VergeSense, a San Francisco-based workplace sensor provider, raised $9 million in funding. Allegion Ventures led the round, and was joined by investors including JLL Spark, Metaprop, Y Combinator, Pathbreaker Ventures, and West Ventures.

- Skyflow, a Mountainview, Calif.-based maker of an API for privacy, raised $7.5 million in seed funding. Foundation Capital led the round, and was joined by investors including  Jeff Immelt (former CEO of GE), Jonathan Bush (former CEO of AthenaHealth). 

- PathSpot, a New York-based hand hygiene management scanner that tracks handwashing frequency, raised $6.5 million in Series A funding. Valor Siren Ventures led the round, and was joined by investors including FIKA Ventures and Walden Venture Capital. Read more.

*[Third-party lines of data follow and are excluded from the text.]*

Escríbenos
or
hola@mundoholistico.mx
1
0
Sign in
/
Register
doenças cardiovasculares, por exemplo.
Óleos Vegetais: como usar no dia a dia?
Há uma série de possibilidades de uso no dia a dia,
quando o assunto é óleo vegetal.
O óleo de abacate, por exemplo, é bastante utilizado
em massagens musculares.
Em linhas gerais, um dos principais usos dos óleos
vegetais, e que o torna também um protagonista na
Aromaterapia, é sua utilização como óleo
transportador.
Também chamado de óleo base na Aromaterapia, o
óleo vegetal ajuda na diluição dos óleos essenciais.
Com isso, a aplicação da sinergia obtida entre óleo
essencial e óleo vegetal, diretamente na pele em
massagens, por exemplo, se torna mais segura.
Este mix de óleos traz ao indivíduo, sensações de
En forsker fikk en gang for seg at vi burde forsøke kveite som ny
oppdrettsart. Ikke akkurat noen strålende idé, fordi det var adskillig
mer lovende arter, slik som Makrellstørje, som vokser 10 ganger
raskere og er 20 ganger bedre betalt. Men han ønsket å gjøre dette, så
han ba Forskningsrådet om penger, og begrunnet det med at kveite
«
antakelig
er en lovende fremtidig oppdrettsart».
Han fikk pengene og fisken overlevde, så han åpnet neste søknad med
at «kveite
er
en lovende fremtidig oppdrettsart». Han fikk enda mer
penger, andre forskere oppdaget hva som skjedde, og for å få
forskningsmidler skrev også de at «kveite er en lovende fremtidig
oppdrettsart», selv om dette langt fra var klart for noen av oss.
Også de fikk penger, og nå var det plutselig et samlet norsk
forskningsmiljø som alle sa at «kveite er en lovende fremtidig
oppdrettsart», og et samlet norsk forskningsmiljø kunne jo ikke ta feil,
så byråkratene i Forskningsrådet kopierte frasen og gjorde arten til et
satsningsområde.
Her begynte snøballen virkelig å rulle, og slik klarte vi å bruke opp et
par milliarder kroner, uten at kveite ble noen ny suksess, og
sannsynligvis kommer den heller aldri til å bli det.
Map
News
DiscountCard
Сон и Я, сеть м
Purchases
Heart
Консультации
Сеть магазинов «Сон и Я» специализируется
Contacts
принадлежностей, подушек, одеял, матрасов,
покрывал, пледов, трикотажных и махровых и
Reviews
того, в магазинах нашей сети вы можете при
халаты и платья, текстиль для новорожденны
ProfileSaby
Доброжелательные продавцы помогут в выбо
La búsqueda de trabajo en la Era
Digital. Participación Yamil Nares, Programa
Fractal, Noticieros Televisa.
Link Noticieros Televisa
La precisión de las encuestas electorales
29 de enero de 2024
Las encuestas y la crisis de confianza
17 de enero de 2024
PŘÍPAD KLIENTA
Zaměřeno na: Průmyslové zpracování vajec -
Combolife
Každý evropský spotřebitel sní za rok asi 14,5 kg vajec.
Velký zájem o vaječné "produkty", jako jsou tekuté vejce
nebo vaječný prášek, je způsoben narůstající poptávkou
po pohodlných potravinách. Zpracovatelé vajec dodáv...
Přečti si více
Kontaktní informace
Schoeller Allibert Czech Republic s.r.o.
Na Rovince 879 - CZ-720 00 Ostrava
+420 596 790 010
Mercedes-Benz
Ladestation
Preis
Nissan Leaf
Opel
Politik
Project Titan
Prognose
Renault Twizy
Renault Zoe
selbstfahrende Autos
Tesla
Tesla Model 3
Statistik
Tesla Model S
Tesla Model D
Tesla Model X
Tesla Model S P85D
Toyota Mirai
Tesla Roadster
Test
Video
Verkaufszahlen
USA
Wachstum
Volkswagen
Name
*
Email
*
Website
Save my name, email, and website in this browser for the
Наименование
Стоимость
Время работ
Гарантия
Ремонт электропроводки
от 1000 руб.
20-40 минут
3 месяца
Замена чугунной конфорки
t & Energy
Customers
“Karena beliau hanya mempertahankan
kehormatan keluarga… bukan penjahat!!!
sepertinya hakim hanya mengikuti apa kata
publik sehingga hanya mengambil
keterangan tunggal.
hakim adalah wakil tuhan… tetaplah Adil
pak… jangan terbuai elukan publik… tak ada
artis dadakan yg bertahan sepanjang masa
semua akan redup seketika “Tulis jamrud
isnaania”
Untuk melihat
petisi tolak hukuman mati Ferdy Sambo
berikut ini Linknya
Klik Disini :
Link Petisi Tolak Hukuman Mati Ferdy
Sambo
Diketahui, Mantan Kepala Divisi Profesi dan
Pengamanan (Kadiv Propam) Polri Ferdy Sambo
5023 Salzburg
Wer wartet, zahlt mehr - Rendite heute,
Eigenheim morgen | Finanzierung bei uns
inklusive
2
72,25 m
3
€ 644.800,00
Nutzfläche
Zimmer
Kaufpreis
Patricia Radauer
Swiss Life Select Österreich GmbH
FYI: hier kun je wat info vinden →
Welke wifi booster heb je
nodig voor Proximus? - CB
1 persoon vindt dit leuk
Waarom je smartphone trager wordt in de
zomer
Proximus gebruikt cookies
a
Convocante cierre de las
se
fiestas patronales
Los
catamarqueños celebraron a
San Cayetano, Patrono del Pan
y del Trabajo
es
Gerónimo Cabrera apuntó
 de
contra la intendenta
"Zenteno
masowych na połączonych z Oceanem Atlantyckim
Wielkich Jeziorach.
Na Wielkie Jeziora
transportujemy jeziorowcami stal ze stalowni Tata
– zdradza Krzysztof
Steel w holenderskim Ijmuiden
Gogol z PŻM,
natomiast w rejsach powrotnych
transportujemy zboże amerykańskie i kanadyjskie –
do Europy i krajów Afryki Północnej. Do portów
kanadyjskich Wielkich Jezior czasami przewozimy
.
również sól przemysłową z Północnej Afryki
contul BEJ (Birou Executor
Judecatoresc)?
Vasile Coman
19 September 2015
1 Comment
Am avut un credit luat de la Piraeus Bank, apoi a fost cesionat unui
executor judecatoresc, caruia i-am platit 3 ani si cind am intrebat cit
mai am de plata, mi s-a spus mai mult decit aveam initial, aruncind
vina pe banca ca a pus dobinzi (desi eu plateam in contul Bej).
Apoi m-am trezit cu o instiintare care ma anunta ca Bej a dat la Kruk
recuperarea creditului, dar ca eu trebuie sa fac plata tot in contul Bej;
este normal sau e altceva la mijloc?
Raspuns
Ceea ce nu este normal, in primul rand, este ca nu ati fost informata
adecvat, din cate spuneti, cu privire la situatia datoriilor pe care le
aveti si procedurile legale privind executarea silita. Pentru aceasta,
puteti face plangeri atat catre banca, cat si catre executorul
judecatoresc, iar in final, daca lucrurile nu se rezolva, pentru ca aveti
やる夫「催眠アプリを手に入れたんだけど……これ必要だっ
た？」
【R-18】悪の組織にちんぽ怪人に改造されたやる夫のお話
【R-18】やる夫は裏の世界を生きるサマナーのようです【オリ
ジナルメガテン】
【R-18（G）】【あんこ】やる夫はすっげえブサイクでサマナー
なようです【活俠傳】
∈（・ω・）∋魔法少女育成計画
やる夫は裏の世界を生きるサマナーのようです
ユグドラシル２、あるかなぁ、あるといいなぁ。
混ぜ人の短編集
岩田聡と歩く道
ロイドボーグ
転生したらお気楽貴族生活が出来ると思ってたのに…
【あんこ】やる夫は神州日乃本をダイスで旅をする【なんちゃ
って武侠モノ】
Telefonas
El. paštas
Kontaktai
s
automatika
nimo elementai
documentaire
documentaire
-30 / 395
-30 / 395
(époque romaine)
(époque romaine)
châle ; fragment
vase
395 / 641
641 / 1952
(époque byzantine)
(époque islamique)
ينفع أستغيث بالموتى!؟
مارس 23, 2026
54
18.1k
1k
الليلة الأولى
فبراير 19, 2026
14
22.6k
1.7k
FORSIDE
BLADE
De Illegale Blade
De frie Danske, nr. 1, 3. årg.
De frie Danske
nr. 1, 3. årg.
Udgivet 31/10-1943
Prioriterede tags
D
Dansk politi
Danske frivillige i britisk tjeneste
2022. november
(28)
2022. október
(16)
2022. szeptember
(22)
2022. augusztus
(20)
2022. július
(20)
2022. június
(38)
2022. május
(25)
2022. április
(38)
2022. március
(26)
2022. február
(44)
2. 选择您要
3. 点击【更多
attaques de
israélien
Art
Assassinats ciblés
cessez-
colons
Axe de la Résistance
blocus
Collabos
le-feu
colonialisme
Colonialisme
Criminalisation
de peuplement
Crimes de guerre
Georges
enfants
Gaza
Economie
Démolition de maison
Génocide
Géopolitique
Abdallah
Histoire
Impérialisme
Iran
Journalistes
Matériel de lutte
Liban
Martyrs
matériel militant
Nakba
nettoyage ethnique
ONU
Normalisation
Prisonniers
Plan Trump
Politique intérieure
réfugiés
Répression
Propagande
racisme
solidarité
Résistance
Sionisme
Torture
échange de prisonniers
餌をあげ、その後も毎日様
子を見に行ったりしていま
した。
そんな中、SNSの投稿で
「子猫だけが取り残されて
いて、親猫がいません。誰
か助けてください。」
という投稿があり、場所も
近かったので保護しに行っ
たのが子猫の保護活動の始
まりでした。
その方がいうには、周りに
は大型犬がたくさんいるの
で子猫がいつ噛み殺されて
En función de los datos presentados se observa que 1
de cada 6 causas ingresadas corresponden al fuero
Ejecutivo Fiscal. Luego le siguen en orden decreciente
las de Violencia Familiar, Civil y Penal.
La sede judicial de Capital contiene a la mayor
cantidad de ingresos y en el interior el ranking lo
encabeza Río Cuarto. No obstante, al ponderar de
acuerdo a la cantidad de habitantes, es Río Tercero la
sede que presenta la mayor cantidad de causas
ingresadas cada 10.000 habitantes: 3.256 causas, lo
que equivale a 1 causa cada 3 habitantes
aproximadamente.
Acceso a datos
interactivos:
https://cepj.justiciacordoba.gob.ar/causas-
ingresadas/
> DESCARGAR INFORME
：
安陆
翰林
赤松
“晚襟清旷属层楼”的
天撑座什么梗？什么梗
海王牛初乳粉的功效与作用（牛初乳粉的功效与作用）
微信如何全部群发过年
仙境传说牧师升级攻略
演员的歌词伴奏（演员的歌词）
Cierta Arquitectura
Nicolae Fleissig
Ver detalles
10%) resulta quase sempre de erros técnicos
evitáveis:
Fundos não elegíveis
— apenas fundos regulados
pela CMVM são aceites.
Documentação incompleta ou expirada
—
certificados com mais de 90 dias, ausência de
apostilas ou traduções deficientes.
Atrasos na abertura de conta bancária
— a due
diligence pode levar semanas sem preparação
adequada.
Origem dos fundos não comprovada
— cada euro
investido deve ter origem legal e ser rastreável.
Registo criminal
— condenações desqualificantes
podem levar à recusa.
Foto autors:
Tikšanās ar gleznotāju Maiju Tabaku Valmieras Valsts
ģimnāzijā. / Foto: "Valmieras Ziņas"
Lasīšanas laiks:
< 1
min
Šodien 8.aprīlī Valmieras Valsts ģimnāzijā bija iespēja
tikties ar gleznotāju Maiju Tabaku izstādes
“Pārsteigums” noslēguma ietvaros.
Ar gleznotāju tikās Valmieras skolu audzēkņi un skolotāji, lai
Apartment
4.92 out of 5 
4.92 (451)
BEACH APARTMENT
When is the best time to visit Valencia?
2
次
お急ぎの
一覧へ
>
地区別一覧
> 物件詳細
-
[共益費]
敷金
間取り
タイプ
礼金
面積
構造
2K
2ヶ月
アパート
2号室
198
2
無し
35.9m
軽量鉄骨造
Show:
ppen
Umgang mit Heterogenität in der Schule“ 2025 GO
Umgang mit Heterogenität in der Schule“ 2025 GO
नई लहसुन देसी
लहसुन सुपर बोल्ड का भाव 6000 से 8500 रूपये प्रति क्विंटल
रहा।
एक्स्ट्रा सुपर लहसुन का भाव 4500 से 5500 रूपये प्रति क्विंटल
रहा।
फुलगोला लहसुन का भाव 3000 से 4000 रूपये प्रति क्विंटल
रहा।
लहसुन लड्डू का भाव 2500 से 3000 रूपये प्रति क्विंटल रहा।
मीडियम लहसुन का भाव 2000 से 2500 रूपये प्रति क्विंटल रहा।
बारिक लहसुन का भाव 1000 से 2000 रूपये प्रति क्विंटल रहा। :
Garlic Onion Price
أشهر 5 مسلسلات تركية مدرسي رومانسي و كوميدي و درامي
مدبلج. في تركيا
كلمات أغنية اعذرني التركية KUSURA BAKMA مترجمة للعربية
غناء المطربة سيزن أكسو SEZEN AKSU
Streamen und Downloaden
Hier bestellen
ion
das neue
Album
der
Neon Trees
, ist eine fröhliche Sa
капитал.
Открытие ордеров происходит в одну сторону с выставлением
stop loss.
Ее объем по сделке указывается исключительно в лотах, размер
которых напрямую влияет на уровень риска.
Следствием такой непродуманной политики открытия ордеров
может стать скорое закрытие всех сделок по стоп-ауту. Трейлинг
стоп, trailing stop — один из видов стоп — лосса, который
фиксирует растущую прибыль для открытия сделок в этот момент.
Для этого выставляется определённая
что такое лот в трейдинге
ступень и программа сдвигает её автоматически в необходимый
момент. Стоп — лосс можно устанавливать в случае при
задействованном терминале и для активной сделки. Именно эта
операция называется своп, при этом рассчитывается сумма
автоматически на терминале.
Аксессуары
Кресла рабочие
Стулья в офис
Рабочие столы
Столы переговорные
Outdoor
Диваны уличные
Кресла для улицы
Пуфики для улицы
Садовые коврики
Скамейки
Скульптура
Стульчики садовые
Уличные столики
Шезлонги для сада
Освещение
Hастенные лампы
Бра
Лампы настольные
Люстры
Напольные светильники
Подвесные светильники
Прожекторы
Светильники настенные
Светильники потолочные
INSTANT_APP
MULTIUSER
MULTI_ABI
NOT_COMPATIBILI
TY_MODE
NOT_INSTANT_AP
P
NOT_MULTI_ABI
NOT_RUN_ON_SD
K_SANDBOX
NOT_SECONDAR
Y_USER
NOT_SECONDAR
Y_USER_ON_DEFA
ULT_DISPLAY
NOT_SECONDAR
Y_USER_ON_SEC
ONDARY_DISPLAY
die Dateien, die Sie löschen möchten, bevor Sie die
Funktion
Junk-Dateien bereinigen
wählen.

- Company Six, a Boulder, Colo.-based maker of robotics and AI for dangerous situations, raised $3 million in seed funding. Spider Capital led the round, and was joined by investors including Foundry Group and Techstars. Read more.

PRIVATE EQUITY

- KKR plans to invest $1.5 billion in Jio Platforms, an Indian telecom company.

- Smarsh, a portfolio company of K1 Investment Management, acquired Entreda, a Santa Clara, Calif.-based developer cybersecurity risk and compliance management software. Financial terms weren't disclosed.

- Sherpa Capital invested in CityBike, a Spanish bike-sharing operator. Financial terms weren't disclosed.

- Development Partners International invested in Société Industrielle des Conserves Alimentaires, a Tunisia-based food business and tomato processor. Financial terms weren't disclosed.

OTHERS

- Italian payments firms Nexi and SIA are exploring a potential tie-up, per Reuters citing sources. Read more.

IPOS

- Sonovia, an Israeli-maker of washable and reusable antiviral masks, is weighing an IPO on the Nasdaq by the end of this year, per Reuters. Read more.

F+FS

- Apollo Global Management closed Apollo Accord Fund III B with $1.75 billion in commitments.

- Spectrum Equity closed Spectrum Equity IX at a hard cap of $1.5 billion.

PEOPLE

- SeventySix Capital, the sports tech venture capital company, named Michael Schreiber as a General Partner. Schreiber previously served as the Chief Content Officer at Altice USA.

- Energize Ventures named Mark Tomasovic as an Investment Associate.